At getback we have identified similar ratios for all movements and a well-balanced program trains each movement to achieve its ideal strength.
This level of preciseness in strength training is only possible on the getback devices because of their scientific capabilities. getback exercise prescription is so precise because science infers the measurements are reliable, repeatable and relevant. Similarly, if you are prescribed medicine for a condition you are not just given a jar of pills and told to take them until you feel better – you are instructed to take x amount of medication, x times a day at a particular time and for specific duration.
At getback, exercise prescription is based purely on scientific evidence and as we gather more evidence we make small adjustments to our programs where necessary to achieve better patient outcomes.
getback patients typically experience a strength increase of 55 to 60 per cent from the start of their program to completion.
In comparison, range of motion typically increases about 10 per cent. The range of motion for both the lower back and neck have similar ratios, but these ratios are lower and the overall change in range of motion is comparably smaller.
As range of movement increases, the balance of activation between the deep multifidus muscle and the intermediate and superficial muscles is also improved.

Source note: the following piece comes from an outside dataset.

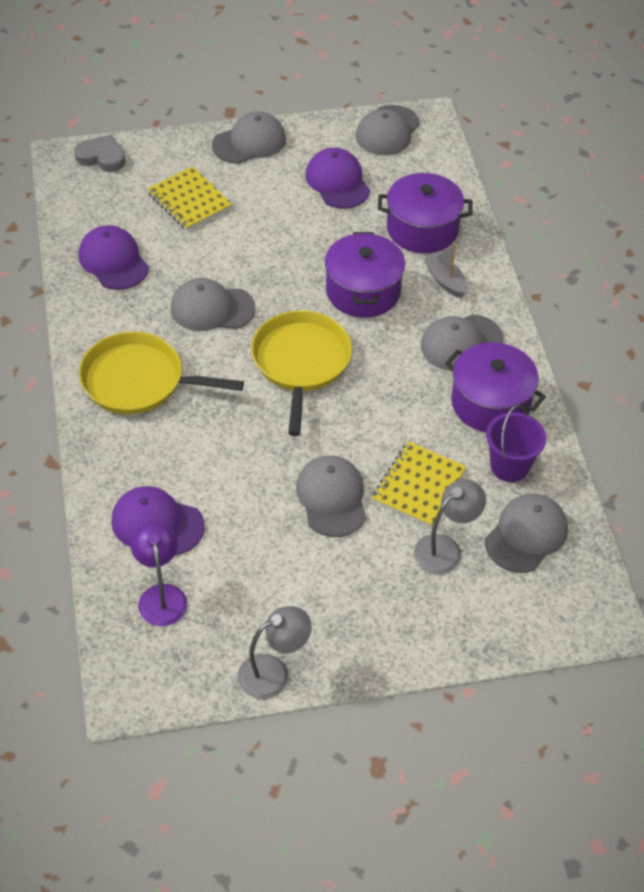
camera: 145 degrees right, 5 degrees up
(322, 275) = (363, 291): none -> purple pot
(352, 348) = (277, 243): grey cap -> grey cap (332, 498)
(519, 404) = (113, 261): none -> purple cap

Patients who have weakened deep spinal muscles are often over-reactive in the superficial muscles. These superficial muscles will try to work harder to compensate for weakened deeper muscles. The common reaction we see is muscle spasm. The knot or tension commonly felt in the Upper Trapezius or spasm in the Erector Spinae are suggestive of weakness in the deeper multifidus in these regions.
As normal strength is restored and balanced, the spasm and tension in the more superficial muscles eases. Patients are then ready to commence Step 4 of the Reconditioning Phase (Normalising), where the deep and superficial muscles coordinate their activity and a patient’s program focuses on restoration of everyday functional activities.